THE TASK: Go through the listing below and say how many lines contain "Mönkebude"; write nothing but the number.

RECORDS FOR THE EXERCISE:
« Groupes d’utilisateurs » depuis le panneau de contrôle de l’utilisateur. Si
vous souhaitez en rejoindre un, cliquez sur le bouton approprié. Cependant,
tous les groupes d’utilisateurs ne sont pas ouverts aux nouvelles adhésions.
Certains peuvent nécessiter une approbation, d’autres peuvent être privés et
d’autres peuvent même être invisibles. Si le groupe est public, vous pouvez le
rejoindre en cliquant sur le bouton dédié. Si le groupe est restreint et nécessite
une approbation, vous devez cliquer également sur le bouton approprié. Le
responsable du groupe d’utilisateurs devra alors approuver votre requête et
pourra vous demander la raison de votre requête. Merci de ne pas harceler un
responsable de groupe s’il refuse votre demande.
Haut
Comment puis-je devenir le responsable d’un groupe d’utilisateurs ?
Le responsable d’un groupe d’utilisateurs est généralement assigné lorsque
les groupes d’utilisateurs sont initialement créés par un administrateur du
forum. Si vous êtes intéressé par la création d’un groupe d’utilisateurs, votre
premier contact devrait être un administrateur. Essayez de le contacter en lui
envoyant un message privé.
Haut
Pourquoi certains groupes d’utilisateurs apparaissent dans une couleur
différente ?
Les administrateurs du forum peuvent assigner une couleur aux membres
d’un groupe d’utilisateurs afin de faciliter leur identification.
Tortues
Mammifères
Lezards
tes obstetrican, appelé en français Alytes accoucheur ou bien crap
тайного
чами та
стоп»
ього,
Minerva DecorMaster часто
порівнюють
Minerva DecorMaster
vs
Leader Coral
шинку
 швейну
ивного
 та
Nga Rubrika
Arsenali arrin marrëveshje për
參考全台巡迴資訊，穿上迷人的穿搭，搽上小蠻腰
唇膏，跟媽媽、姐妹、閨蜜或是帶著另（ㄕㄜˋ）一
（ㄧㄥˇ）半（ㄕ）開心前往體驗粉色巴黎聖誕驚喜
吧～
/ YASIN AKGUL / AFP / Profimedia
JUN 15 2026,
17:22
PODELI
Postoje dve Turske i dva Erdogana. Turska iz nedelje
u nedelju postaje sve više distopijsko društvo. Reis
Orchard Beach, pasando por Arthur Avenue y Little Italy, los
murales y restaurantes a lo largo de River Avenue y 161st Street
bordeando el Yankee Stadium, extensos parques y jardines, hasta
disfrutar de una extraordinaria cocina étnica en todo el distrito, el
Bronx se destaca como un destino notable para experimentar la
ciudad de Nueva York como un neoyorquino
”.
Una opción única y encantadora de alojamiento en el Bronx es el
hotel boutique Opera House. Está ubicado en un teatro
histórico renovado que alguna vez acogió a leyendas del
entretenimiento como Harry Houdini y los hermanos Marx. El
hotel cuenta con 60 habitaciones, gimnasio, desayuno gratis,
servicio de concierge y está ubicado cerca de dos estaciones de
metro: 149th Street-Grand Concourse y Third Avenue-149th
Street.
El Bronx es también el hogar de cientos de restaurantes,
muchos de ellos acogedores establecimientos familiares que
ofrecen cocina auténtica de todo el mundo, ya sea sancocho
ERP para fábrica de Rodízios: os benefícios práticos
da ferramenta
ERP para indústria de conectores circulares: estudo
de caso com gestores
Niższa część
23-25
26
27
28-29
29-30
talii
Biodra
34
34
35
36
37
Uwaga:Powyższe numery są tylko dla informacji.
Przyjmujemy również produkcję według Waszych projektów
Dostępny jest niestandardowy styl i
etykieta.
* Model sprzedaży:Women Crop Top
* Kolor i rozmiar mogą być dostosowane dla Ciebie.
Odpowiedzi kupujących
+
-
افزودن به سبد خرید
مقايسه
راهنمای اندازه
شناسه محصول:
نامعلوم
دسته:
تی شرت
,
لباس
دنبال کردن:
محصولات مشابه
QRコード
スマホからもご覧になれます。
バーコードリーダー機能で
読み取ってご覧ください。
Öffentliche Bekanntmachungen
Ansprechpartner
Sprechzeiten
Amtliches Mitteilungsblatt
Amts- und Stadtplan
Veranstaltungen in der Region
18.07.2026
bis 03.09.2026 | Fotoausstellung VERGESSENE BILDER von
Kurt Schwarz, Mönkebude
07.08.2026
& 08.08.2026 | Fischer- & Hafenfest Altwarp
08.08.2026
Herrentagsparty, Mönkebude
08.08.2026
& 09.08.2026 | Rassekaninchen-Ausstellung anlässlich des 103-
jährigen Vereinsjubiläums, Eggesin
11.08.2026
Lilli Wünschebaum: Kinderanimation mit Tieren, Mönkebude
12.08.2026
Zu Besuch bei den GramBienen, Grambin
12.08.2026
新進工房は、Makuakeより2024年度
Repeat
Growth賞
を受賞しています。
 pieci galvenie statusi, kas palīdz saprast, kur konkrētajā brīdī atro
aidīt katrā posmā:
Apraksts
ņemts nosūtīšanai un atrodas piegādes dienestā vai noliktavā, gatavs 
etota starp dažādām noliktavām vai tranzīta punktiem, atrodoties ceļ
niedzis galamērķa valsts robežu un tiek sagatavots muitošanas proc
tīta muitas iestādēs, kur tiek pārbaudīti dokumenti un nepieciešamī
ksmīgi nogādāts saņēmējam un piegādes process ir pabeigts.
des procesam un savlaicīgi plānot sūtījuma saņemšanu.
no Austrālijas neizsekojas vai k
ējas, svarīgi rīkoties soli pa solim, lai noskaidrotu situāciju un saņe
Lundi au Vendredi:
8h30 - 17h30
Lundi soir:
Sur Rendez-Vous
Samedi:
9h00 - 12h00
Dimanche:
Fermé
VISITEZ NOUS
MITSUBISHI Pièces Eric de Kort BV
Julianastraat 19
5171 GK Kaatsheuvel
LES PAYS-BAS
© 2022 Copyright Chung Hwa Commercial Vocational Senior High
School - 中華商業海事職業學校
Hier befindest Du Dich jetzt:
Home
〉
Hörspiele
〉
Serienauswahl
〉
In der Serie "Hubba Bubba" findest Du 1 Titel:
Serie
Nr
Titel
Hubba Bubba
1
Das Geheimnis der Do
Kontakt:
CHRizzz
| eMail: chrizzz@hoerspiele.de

SOLUTION TO THIS EXERCISE: 3